Let them treat employees like cannon fodder. Some of those employees might end up creating something new and innovative, rather than building another product that gets eventually dead-pooled by Google, or copy-pasted by Meta.




If you had to identify the top three things (in terms of impact) that could be changed (albeit with difficulty) to reduce the chances of employees being stuffed into cannons, what would they be?

My three would be:

1. Relatively weak labor protections in the USA.

2. The fiduciary requirement to maximize shareholder value. Why not allow a company to define its own metric, such as a blend of profit along with employee treatment (or others, within some notion of reasonableness*), make this metric public, provide some sort of accounting and accountability for it, and let shareholders adjust accordingly.

3. The quarterly reporting of public companies. This makes long-term planning and investment much harder.

* I haven't studied this very broadly. I'm familiar with the Triple Bottom Line and B-Corporations.


As far as I know, you can satisfy your fiduciary requirements by treating employees well simply by claiming that it attracts better employees and avoids costs associated with searching for new ones.

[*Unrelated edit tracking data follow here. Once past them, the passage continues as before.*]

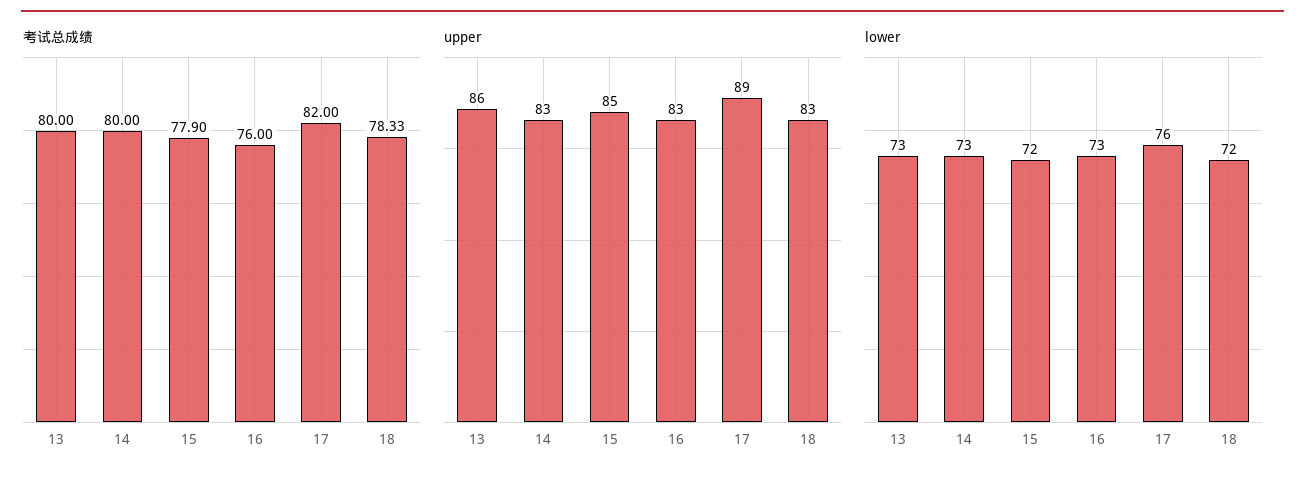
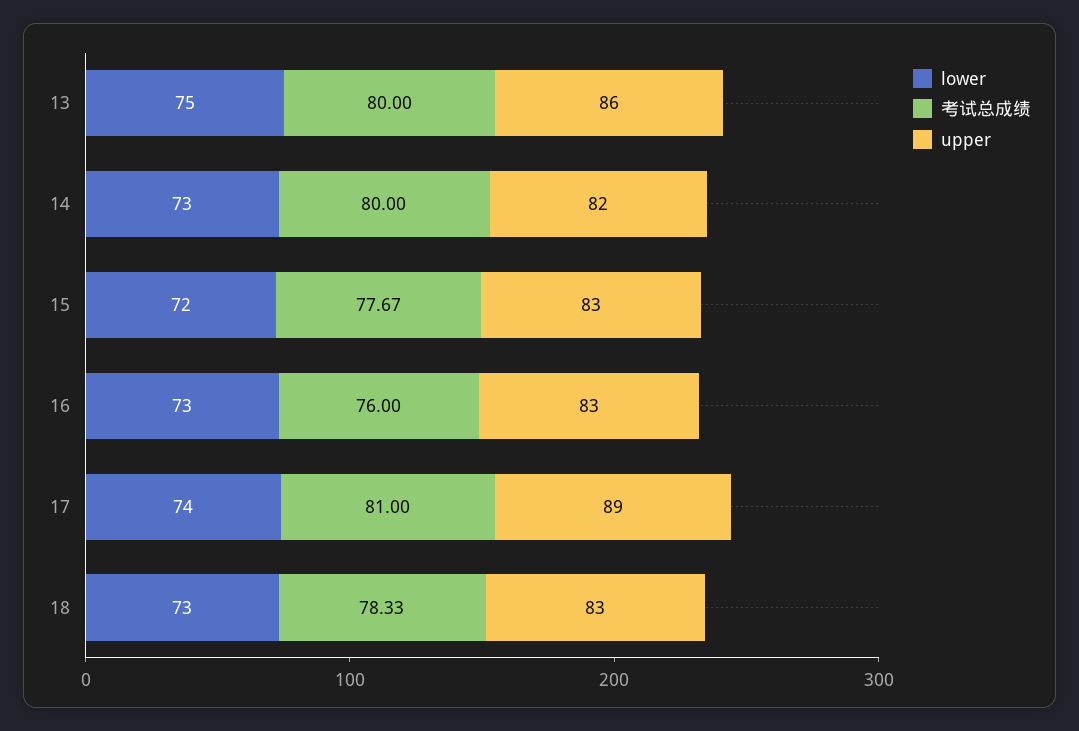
  {
    "考试总成绩": {
      "13": 80,
      "14": 80,
-     "15": 77.9,
+     "15": 77.67,
      "16": 76,
-     "17": 82,
+     "17": 81,
      "18": 78.33
    },
    "upper": {
      "13": 86,
-     "14": 83,
+     "14": 82,
-     "15": 85,
+     "15": 83,
      "16": 83,
      "17": 89,
      "18": 83
    },
    "lower": {
-     "13": 73,
+     "13": 75,
      "14": 73,
      "15": 72,
      "16": 73,
-     "17": 76,
+     "17": 74,
-     "18": 72
+     "18": 73
    }
  }

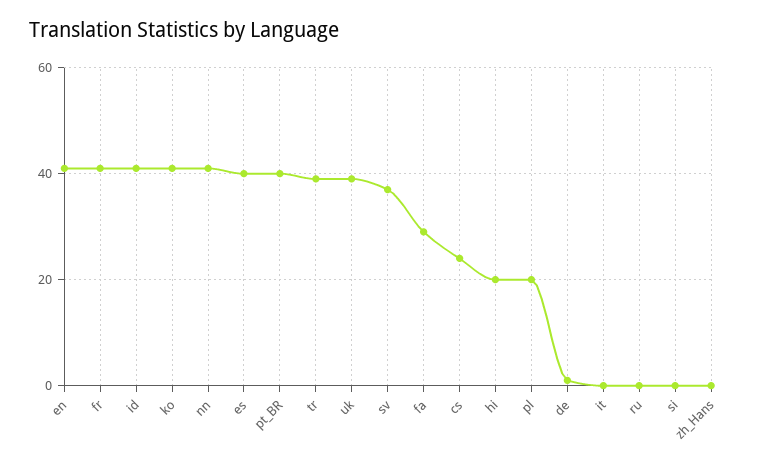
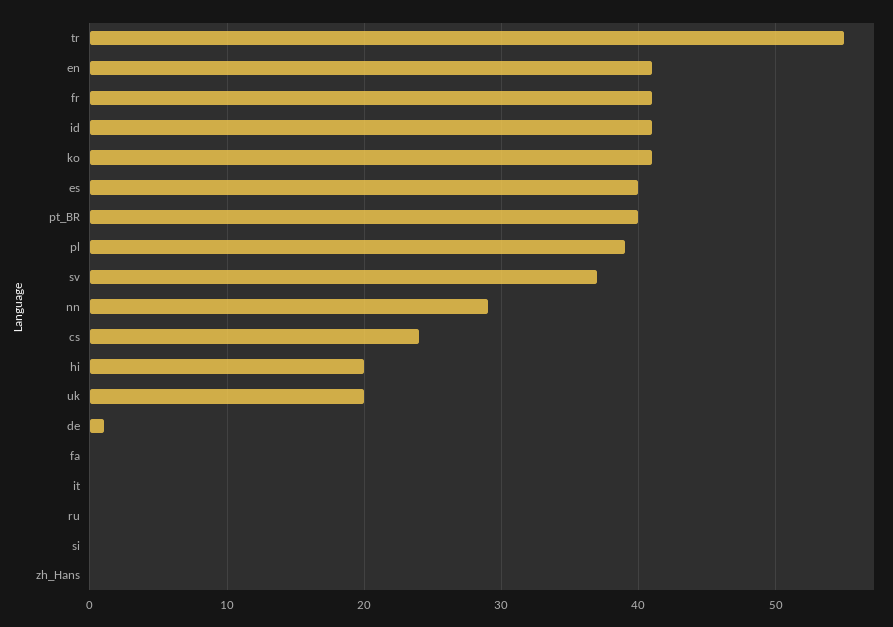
  {
    "en": 41,
    "fr": 41,
    "id": 41,
    "ko": 41,
-   "nn": 40,
+   "nn": 29,
    "es": 40,
    "pt_BR": 40,
-   "tr": 40,
+   "tr": 55,
-   "uk": 40,
+   "uk": 20,
    "sv": 37,
-   "fa": 30,
+   "fa": 0,
    "cs": 24,
    "hi": 20,
-   "pl": 20,
+   "pl": 39,
    "de": 1,
    "it": 0,
    "ru": 0,
    "si": 0,
    "zh_Hans": 0
  }

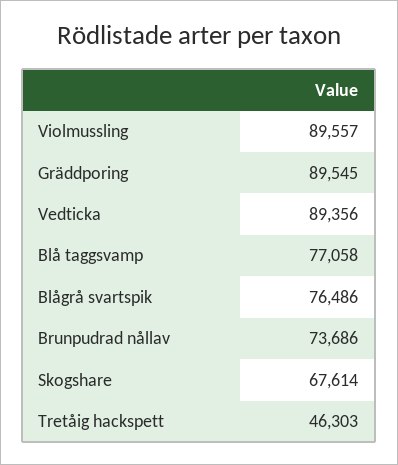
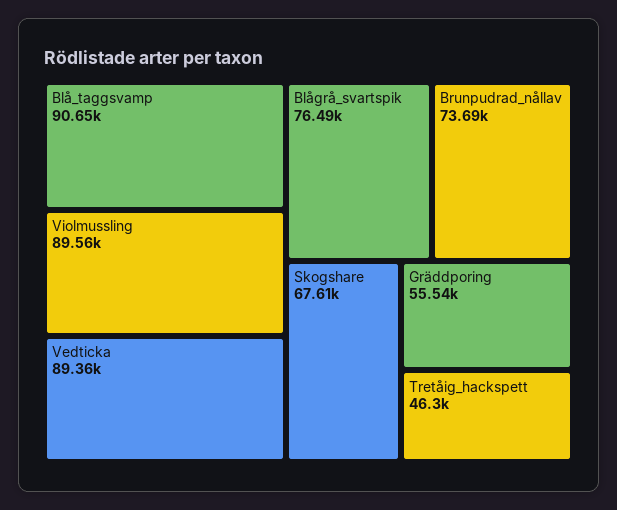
  {
    "Violmussling": 89557,
-   "Gräddporing": 89545,
+   "Gräddporing": 55540,
    "Vedticka": 89356,
-   "Blå taggsvamp": 77058,
+   "Blå taggsvamp": 90650,
    "Blågrå svartspik": 76486,
    "Brunpudrad nållav": 73686,
    "Skogshare": 67614,
    "Tretåig hackspett": 46303
  }

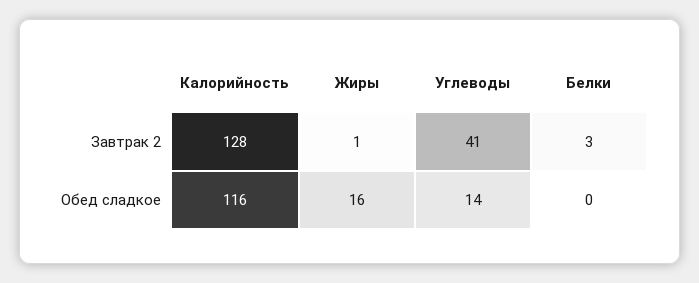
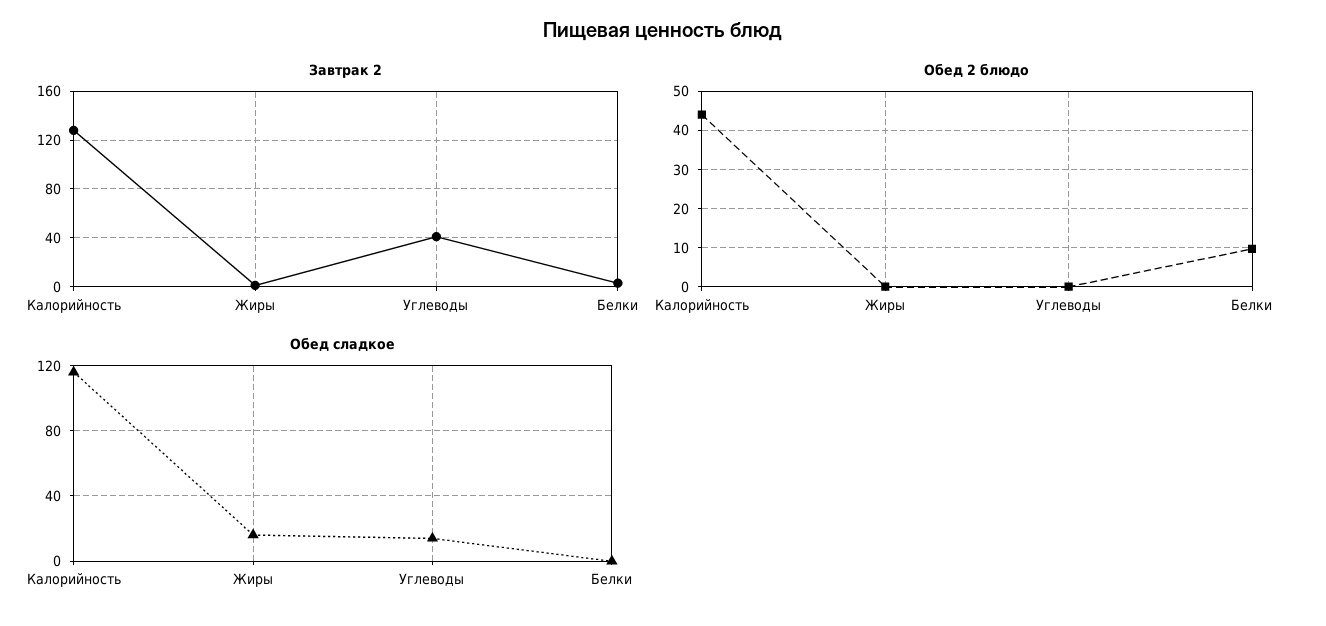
  {
    "Завтрак 2": {
      "Калорийность": 128,
      "Жиры": 1,
      "Углеводы": 41,
      "Белки": 3
    },
    "Обед сладкое": {
      "Калорийность": 116,
      "Жиры": 16,
      "Углеводы": 14,
      "Белки": 0
-   }
+   },
+   "Обед 2 блюдо": {
+     "Калорийность": 44,
+     "Жиры": 0,
+     "Углеводы": 0,
+     "Белки": 10
+   }
  }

Keeping unproductive employees on in a punch-clock make-work position benefits no-one. If we're going to broadly restructure society to make this kind of thing better, we'd be better off strengthening the social safety net and getting rid of all the stuff that says you have to have a single full-time job or your life will suck. Nationalise healthcare, remove all the weird tax/benefit cliffs that happen when a job goes over/under x hours/week, legalise building more homes in places people want to live...


Cool but do all the legislation first rather than defending layoffs with hypothetical vapor.


The comment I replied to was explicitly inviting speculation and long-term ideas.


The dumb thing is, there isn't a downturn (yet). This is all anticipatory. These kinds of moves will bring a downturn, though.